Since I know the two sets of results must line up, I need to find out exactly why they do not. Because the programming algorithm (in R) for the theoretical computations was a multi-step process that I had to think carefully through at each step, whereas the Monte Carlo approach was pretty simple, the likelihood of a mistake somewhere seems much greater in the former. But I have gone over each step therein several times now, and though I have found results that should not occur and cannot pinpoint the cause/origin of these, they only occur in part of the results, and though troubling, they are small and do not seem to be the cause of the discrepancy between the results from the two approaches. Each step in the algorithm in fact appears to be completely fine.

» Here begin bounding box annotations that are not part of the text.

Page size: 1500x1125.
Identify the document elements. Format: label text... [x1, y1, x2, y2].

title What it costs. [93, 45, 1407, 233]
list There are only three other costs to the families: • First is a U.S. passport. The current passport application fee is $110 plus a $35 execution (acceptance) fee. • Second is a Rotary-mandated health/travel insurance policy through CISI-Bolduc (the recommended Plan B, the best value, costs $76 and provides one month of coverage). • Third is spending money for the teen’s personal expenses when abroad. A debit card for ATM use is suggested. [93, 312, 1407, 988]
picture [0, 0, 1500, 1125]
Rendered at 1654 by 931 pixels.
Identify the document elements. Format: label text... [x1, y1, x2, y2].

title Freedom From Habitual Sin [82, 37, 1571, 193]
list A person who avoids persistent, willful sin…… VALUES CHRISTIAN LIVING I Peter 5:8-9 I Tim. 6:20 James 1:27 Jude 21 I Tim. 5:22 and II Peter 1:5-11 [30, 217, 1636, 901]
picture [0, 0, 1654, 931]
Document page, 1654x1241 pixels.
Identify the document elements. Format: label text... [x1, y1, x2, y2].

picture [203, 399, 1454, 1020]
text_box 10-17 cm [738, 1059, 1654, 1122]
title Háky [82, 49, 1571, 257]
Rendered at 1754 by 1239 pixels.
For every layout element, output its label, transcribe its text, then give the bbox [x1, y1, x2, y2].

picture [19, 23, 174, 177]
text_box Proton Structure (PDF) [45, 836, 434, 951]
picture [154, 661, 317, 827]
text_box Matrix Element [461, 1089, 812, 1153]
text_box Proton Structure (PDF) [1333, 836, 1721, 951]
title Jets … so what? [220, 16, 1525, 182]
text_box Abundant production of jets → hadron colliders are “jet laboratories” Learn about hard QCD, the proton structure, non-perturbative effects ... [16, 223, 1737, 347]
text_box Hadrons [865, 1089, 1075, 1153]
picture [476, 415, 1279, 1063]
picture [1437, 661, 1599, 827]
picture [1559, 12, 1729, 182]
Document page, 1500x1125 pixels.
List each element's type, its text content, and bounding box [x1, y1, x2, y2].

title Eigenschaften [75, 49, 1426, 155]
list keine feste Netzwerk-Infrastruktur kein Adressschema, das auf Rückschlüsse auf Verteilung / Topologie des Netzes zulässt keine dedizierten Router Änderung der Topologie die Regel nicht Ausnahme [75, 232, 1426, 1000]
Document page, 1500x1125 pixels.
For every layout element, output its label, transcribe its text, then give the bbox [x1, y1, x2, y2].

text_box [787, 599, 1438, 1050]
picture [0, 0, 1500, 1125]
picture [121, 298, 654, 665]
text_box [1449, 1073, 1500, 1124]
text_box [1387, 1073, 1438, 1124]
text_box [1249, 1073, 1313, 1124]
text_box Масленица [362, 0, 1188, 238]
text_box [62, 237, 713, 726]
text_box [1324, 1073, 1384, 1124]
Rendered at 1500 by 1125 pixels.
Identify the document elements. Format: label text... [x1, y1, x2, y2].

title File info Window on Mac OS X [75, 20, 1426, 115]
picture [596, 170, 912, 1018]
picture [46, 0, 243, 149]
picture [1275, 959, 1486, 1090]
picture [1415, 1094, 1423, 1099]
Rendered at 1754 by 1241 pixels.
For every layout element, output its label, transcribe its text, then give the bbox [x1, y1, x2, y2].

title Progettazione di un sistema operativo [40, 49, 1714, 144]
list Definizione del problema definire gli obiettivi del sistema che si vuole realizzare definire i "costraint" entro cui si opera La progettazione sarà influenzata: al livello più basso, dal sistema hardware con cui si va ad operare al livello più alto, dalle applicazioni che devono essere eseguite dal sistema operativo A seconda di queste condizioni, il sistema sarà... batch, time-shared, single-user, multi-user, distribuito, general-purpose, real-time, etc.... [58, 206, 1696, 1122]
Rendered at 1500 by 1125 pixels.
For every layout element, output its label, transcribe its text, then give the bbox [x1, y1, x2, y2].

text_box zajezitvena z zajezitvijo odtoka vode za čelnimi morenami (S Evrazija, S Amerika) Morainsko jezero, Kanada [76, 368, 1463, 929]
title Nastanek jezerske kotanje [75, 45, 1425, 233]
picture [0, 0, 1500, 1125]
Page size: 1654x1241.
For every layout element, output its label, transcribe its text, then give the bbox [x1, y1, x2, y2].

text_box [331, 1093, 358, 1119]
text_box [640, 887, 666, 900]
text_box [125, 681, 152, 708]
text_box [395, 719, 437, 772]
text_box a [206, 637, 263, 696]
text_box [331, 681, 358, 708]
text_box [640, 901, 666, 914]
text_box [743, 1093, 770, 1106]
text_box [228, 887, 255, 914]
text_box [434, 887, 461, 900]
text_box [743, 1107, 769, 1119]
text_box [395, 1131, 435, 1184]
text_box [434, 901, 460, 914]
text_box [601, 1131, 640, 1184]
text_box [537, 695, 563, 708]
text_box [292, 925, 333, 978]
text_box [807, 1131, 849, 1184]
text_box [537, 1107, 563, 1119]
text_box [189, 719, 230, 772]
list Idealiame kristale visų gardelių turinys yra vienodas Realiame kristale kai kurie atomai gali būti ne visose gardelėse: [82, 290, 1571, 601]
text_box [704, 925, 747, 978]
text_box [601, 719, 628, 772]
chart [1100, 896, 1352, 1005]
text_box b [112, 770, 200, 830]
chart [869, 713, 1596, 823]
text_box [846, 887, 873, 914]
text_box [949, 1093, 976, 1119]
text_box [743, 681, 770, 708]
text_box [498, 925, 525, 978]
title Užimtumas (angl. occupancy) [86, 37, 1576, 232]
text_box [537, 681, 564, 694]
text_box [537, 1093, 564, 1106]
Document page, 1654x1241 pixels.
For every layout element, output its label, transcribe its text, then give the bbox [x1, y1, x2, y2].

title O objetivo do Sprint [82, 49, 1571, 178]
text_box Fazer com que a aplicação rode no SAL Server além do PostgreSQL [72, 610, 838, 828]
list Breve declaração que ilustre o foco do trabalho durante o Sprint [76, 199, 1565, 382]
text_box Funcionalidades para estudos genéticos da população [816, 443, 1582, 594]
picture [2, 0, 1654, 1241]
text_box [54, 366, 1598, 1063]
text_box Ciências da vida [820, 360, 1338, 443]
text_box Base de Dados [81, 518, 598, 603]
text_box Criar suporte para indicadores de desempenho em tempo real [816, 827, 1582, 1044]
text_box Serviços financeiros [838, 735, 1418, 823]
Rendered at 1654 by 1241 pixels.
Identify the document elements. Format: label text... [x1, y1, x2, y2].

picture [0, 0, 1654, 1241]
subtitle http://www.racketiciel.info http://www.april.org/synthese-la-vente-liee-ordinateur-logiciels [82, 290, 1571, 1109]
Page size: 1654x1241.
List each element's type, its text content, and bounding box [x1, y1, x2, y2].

It is at this point that certain things have been observed to occur. These include head grabbing, muttering, and swearing, among several others. I can’t figure out what’s wrong, but I know something is. And until I figure it out, I can’t publish it, and of course I can’t apply it the tree data sets that it’s designed for. I’m stuck and the swearing, though sometimes fun and creative, doesn’t seem to solve it. Nor does more coffee. And you can only watch so much hockey and baseball.
Addressing complex questions in science, or trying to solve previously unsolved problems, is not easy. There are almost always a whole host of points at which you can get something wrong, either because you made a bad assumption, or a bad calculation, didn’t understand the domain of applicability of a mathematical relationship, programmed something wrong, forgot to include an important variable, and so forth. It’s not simple and it’s not straightforward.
What if I didn’t have the Monte Carlo results against which to compare the theoretically derived results? What impression would I be under? The answer to that is clear and obvious: since I’ve gone over the algorithm several times, I would be convinced that my theoretically derived numbers were correct. I would then proceed to apply the method to the old tree data sets, wherein, if they were not correct, I would of course come to wrong conclusions about the rank orders of tree distances and hence, of the desired forest structural estimates. I’d publish this and some people would be impressed and say, wow that’s nifty, novel and important, a significant breakthrough for sure.
But the numbers, and hence the message of the paper, would likely be wrong. And nobody would be the wiser until they went through the same process.